A round-up of the most important works of art to have recently entered public collections

Wadsworth Atheneum, Hartford
Striding Mars (c. 1565–70), Giambologna

One of the earliest high-ticket sales to be announced at TEFAF Maastricht, which took place in March this year, was that of Giambologna’s magnificent bronze Striding Mars, which was sold by Stuart Lochhead Sculpture for a reported $4m. The buyer has now been revealed as the Wadsworth Atheneum in Connecticut, which is adding to its already significant collection of European decorative art, including sculptures by Pietro Francavilla and other artists who were heavily influenced by Giambologna and produced work in the same Mannerist tradition as he did. Original works by the Italian artist – one of the leading court sculptors of the Medici – rarely appear on the market, and this bronze, one of a group of very few early casts of the sculpture made during the artist’s lifetime (and before he established his own foundry), is in remarkable condition, having undergone extensive cleaning and restoration in 2000. It shows the god of war striding into combat, left arm twisted out in front of him and right arm clutching the handle of a blade, with his left heel slightly raised to give a sense of dynamism.
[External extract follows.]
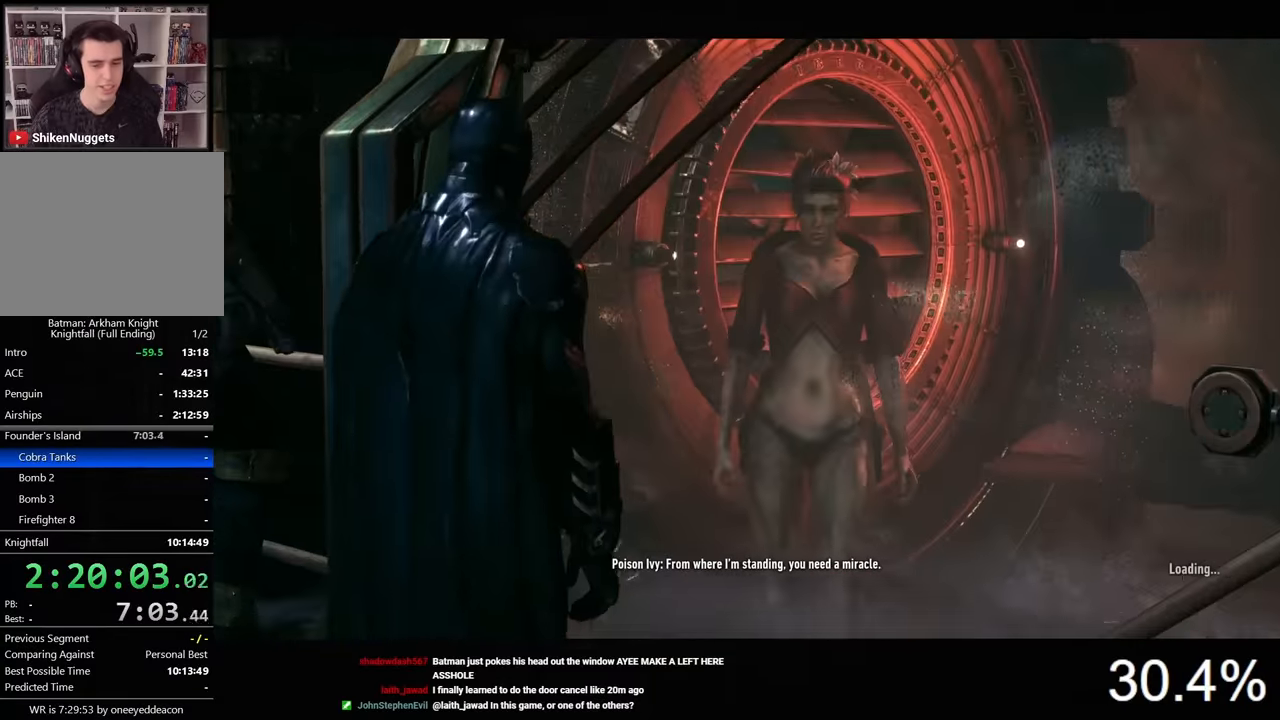
{"keys": [], "mouse": ["left"], "mouse_move": "still", "events": [[33, "mouse_left", "down"], [100, "mouse_left", "up"], [200, "mouse_left", "down"], [266, "mouse_left", "up"], [333, "mouse_left", "down"], [400, "mouse_left", "up"], [466, "mouse_left", "down"]]}
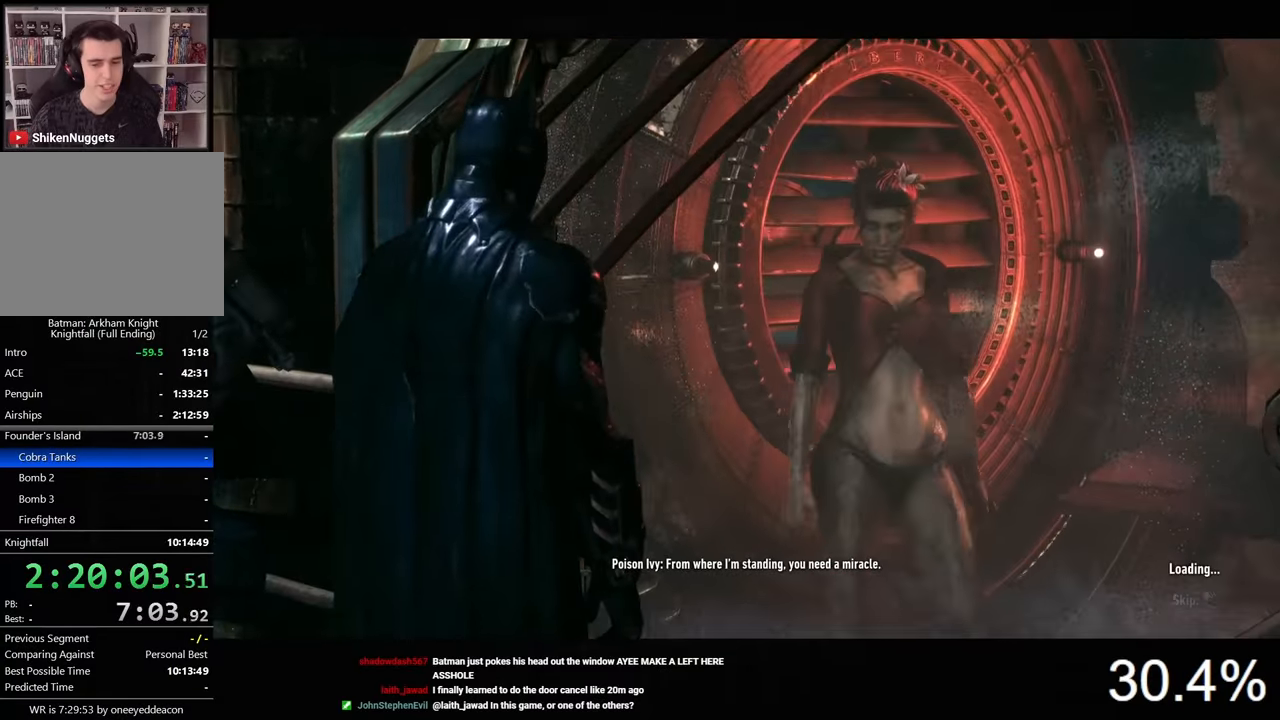
{"keys": [], "mouse": ["left"], "mouse_move": "still", "events": [[66, "mouse_left", "up"], [100, "mouse_left", "down"], [200, "mouse_left", "up"], [266, "mouse_left", "down"], [366, "mouse_left", "up"], [433, "mouse_left", "down"]]}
Striding Mars (modelled c. 1565–70; cast c. 1580), Giambologna. Photo: courtesy Wadsworth Atheneum Museum of Art

National Gallery, London
La Psyché (The Full-length Mirror) (c. 1869‒70), Eva Gonzalès

The National Gallery holds a collection of almost 2,500 paintings spanning the 13th to the early 20th centuries. Among them, only 21 are by women, a total that has risen to 22 with the acquisition of La Psyché by Eva Gonzalès, an enigmatic painting in muted colours which depicts a woman, her back turned to the viewer, gazing into a standing mirror. Interest in women Impressionists such as Mary Cassatt has been growing in recent years and Gonzalès – though not part of the circle who exhibited at the first Impressionist exhibition in 1874 – counts among them, her style bearing striking similarities to Degas, Morisot and, above all, Manet, under whom she studied for a time. Gonzalès died in childbirth in 1883 at the age of 34; as a result, her paintings are few and far between and La Psyché has become only the second of her works in a UK public collection. It does, however, join a Manet portrait of her in the National Gallery’s collection.

La Psyché (The Full-length Mirror) (c. 1869–70), Eva Gonzalès. Photo: © The National Gallery, London

J. Paul Getty Museum, Los Angeles
Portrait of a Woman (1818), Sophie Frémiet; A Drinking and Musical Party (c. 1619–20), Bartolomeo Manfredi

When the French neoclassical painter Sophie Frémiet, a pupil of Jacques-Louis David, exhibited her painting La Belle Anthia in Ghent in 1820, another of David’s students wrote to him declaring Frémiet ‘a woman only in clothing but a man by her merit’. Her life has, in many ways, been defined by men – David, as well as her more famous husband, François Rude, who sculpted the Marseillaise relief on the Arc de Triomphe – but the comment does at least testify to her talent. Her Portrait of a Woman – which has been acquired by the Getty, making it the first US collection to own a Frémiet canvas – is a striking work, showing a sitter gazing out at the viewer, clad in an immaculately detailed dress and shawl, with a bonnet and opera glass placed on the table next to her. It will go on display alongside three paintings by David. The Getty has also announced the acquisition of a painting by one of the leading Caravaggisti of the early 17th century, Bartolomeo Manfredi, whose riotous canvas A Drinking and Musical Party is so accomplished that it was attributed to Caravaggio himself until the early 20th century.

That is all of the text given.